Eugene’s mattress recycling stream is part of Oregon’s mattress recycling system, created by Senate Bill 1576 in 2022 and paid for with a $22.50 assessment on mattress sales online and in stores. The Oregon Department of Environmental Quality said the law was designed to increase recycling, put convenient drop-off locations in every county, reduce illegal dumping and create recycling-sector jobs.

AI-generated illustration
AI-generated illustration

Once a mattress reaches the system, much of it does not end up as trash. About 75% of a mattress can be recycled into products such as carpet padding, construction rebar and insulation.

Statewide, the Mattress Recycling Council counted more than 130,000 old mattresses and box springs out of landfills, streets, parks and riverbeds in 2025, the first full year of the program. The state had 27 permanent collection sites and more than 40 scheduled collection events, and it facilitated reuse of more than 2,000 mattresses. Before the program started, more than 800 beds a day were being buried in landfills statewide.
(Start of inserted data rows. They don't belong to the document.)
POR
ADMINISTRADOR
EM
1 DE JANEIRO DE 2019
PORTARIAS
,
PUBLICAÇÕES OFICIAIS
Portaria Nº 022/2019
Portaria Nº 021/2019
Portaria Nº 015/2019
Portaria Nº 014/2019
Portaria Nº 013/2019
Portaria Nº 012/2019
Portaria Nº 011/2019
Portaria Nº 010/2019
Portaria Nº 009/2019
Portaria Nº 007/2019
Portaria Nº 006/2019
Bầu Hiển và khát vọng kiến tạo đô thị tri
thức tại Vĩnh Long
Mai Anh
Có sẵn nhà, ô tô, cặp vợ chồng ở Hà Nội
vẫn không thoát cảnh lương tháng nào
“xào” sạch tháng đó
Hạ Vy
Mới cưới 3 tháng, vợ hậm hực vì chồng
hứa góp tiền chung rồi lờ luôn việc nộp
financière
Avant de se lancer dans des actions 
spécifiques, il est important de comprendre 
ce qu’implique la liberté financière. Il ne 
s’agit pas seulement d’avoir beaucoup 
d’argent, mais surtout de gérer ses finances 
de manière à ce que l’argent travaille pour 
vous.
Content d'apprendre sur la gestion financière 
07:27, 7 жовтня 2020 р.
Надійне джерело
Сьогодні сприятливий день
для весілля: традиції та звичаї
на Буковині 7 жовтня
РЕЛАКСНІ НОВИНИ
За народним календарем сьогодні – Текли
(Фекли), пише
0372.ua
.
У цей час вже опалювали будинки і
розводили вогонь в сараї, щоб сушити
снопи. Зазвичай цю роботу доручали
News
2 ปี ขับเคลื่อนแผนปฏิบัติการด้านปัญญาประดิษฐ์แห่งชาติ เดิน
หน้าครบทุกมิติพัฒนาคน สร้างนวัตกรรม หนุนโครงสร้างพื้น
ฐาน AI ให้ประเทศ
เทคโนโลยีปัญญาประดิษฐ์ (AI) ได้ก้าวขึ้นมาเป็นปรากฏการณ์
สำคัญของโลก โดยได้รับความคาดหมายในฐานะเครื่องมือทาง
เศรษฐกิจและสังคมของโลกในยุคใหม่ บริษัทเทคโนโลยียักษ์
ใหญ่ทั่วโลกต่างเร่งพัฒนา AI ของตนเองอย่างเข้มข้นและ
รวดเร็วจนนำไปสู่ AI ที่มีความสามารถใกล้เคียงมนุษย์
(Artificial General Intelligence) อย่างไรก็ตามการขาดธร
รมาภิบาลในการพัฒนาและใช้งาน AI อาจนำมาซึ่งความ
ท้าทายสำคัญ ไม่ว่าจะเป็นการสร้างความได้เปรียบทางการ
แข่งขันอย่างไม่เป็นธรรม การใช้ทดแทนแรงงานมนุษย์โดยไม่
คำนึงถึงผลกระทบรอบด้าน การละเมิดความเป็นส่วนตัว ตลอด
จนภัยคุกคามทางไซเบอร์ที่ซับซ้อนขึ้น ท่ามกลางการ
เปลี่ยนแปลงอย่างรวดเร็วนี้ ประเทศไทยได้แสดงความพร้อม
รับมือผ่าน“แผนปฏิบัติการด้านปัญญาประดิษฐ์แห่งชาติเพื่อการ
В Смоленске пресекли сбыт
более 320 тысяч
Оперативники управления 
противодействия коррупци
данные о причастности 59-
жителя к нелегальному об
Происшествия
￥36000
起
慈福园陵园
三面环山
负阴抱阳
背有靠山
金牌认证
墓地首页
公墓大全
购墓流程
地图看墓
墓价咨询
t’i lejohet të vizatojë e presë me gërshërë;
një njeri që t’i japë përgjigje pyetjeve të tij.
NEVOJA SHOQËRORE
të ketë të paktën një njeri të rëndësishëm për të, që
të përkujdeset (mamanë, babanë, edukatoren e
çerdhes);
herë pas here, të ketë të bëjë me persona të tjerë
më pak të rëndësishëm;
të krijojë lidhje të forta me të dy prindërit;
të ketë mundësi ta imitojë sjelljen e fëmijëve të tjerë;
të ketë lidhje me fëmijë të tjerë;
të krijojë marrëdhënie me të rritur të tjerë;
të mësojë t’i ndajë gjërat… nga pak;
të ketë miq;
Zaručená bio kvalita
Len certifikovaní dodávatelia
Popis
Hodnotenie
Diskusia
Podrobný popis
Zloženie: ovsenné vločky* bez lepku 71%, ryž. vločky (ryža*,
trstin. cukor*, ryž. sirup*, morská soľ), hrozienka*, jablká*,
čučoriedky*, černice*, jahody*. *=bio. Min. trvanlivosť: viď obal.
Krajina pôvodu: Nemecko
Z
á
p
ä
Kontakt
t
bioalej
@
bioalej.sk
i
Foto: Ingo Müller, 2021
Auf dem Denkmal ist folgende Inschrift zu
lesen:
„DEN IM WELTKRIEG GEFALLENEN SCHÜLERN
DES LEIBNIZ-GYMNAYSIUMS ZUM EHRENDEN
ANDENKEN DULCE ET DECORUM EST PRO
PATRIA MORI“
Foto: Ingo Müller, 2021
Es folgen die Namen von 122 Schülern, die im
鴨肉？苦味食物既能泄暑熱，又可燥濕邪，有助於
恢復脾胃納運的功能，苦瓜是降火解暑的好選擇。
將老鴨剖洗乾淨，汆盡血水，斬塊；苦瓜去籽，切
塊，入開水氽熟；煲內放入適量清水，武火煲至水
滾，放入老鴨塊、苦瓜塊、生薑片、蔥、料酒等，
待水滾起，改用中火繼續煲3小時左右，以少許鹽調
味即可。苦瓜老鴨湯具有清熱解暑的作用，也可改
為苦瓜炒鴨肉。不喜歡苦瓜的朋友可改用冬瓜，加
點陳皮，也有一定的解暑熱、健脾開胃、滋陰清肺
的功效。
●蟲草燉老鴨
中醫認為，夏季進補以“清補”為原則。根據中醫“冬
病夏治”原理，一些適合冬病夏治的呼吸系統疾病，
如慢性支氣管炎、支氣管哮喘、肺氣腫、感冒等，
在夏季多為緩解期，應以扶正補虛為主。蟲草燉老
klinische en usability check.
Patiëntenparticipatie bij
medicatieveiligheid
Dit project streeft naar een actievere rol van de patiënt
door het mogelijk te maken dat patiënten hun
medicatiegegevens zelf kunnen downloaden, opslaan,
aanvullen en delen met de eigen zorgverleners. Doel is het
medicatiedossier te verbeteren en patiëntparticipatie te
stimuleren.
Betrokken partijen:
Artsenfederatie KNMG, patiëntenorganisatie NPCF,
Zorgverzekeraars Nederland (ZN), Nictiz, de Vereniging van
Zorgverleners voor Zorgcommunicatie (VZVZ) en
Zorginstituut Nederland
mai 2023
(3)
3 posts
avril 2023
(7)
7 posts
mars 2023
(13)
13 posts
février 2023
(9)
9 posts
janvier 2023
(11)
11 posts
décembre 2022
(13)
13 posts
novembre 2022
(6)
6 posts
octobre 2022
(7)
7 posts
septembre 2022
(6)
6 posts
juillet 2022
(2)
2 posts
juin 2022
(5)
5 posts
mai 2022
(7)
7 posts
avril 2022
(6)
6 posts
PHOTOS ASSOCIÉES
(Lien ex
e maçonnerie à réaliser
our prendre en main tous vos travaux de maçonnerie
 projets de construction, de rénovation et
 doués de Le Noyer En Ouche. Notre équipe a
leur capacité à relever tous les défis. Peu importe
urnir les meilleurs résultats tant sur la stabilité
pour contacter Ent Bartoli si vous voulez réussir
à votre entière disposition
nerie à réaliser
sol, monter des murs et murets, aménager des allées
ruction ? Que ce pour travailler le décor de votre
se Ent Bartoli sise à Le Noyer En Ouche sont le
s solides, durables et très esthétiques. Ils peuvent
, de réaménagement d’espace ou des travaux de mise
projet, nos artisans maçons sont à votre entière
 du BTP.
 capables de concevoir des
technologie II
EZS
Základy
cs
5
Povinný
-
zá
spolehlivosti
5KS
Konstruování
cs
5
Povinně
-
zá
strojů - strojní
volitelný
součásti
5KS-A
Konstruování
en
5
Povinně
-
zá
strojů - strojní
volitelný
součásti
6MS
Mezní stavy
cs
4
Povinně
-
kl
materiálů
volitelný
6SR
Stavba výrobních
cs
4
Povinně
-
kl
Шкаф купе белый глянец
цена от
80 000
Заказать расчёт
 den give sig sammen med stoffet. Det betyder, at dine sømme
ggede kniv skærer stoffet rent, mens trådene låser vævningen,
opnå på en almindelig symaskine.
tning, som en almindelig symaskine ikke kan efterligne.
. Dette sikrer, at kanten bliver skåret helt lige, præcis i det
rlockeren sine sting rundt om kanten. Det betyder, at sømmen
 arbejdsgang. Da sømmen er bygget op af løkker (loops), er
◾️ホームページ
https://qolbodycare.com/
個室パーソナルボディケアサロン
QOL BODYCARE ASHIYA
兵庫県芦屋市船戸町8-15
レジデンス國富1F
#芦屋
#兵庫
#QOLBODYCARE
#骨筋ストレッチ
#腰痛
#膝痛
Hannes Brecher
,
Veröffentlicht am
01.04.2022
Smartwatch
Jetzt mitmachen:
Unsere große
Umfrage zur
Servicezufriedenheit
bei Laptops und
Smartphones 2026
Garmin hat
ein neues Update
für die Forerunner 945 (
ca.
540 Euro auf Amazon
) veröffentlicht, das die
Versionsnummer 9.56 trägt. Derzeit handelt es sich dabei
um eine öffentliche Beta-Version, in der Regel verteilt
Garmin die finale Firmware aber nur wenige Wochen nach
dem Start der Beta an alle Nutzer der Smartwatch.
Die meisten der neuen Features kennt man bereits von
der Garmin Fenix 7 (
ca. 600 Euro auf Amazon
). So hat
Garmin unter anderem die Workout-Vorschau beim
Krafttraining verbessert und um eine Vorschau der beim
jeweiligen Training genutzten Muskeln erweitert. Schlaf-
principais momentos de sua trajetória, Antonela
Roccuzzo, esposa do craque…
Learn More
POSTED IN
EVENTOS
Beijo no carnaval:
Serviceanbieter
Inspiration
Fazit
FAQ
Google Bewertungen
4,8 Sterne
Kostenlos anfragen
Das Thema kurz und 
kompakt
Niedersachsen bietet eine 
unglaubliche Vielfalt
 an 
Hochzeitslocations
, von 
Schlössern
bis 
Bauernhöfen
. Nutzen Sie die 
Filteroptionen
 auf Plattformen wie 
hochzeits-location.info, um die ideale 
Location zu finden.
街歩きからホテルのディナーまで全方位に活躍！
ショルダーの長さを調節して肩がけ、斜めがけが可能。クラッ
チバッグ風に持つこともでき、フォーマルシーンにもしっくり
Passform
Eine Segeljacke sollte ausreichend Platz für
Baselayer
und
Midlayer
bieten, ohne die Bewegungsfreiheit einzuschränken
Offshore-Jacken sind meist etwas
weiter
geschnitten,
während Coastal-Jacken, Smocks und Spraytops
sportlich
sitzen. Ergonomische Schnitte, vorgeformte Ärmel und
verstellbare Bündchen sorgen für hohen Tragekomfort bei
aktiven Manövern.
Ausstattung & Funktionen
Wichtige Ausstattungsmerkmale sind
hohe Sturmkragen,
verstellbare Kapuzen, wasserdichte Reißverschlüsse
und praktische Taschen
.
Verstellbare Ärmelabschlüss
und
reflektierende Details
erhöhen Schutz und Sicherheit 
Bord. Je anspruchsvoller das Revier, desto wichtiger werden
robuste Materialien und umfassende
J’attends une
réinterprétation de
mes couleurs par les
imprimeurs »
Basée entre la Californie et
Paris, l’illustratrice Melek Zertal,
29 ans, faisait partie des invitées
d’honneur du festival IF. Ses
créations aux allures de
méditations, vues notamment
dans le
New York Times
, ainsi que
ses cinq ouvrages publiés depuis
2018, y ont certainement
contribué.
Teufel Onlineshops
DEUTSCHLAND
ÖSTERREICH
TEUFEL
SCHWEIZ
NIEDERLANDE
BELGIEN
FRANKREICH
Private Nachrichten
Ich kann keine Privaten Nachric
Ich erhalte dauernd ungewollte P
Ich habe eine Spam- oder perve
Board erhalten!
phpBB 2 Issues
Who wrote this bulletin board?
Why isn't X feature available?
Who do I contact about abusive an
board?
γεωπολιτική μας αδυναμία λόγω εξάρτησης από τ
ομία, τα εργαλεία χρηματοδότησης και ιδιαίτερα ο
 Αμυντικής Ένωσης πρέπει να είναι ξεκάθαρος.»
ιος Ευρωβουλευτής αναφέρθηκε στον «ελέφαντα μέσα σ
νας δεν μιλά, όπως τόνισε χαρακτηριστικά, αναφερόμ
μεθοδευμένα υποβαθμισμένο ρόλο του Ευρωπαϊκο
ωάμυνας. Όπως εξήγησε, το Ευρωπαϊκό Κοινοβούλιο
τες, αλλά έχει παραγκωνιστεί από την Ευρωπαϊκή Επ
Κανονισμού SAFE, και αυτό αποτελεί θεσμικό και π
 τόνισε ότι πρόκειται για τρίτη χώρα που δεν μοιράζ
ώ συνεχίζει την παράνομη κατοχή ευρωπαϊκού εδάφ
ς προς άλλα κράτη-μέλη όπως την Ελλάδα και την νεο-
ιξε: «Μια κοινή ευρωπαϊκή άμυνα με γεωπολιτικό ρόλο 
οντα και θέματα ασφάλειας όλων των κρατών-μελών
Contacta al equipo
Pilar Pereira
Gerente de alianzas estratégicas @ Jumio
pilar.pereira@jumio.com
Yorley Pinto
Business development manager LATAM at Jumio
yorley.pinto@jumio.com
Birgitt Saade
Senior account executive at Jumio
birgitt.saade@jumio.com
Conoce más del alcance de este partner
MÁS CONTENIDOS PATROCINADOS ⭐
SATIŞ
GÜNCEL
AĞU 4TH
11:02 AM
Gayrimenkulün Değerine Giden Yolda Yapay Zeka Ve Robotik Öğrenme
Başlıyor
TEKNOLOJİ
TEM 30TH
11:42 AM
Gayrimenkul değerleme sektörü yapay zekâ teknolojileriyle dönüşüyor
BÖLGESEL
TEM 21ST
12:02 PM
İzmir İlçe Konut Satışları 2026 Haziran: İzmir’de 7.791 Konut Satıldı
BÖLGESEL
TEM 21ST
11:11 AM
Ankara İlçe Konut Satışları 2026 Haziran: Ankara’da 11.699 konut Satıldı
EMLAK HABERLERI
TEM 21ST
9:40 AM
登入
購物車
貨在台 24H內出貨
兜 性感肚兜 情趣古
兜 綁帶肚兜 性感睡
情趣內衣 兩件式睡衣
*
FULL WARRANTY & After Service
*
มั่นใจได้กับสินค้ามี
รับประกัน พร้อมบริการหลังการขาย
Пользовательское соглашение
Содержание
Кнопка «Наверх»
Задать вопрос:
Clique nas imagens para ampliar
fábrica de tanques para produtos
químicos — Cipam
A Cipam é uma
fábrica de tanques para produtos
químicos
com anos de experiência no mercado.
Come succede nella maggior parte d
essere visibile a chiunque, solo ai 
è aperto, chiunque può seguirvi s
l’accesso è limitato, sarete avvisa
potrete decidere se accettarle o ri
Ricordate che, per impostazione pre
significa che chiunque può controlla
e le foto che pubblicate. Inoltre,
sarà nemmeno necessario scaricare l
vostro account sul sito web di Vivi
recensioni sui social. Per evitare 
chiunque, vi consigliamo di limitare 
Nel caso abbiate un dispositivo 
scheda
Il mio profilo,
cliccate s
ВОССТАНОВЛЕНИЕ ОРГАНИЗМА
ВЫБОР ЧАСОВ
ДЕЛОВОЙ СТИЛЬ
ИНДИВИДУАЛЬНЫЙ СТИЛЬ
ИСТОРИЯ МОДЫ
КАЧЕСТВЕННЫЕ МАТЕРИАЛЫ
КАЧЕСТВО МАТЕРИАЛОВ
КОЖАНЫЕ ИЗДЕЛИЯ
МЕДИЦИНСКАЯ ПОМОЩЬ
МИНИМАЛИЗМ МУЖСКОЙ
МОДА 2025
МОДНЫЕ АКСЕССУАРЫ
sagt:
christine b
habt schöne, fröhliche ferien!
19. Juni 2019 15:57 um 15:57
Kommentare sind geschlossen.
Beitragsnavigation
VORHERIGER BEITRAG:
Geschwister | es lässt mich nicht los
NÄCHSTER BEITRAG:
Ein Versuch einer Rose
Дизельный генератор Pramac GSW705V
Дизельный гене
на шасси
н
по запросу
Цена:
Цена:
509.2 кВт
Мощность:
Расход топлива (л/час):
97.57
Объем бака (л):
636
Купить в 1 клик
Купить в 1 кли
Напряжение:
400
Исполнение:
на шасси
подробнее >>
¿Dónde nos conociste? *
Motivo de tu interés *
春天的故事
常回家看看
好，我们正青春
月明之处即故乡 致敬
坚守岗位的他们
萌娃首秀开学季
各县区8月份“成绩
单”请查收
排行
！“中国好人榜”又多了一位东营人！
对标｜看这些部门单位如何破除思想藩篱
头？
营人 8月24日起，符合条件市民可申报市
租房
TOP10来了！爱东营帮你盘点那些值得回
St. Vincent de Paul Society of Lane County can recycle 300,000 mattresses and box spring foundations each year across its Oregon and California operations, and its Eugene facility at Prairie Road accepts up to ten mattresses or box springs per household for free drop-off. Bethany Cartledge, executive director of St. Vincent de Paul of Lane County, said the biggest change for consumers was being able to bring a bed or box spring in at no charge under the new law, while Mattress Recycling Council COO Mike O’Donnell said the program gives people a free disposal option and helps prevent illegal dumping.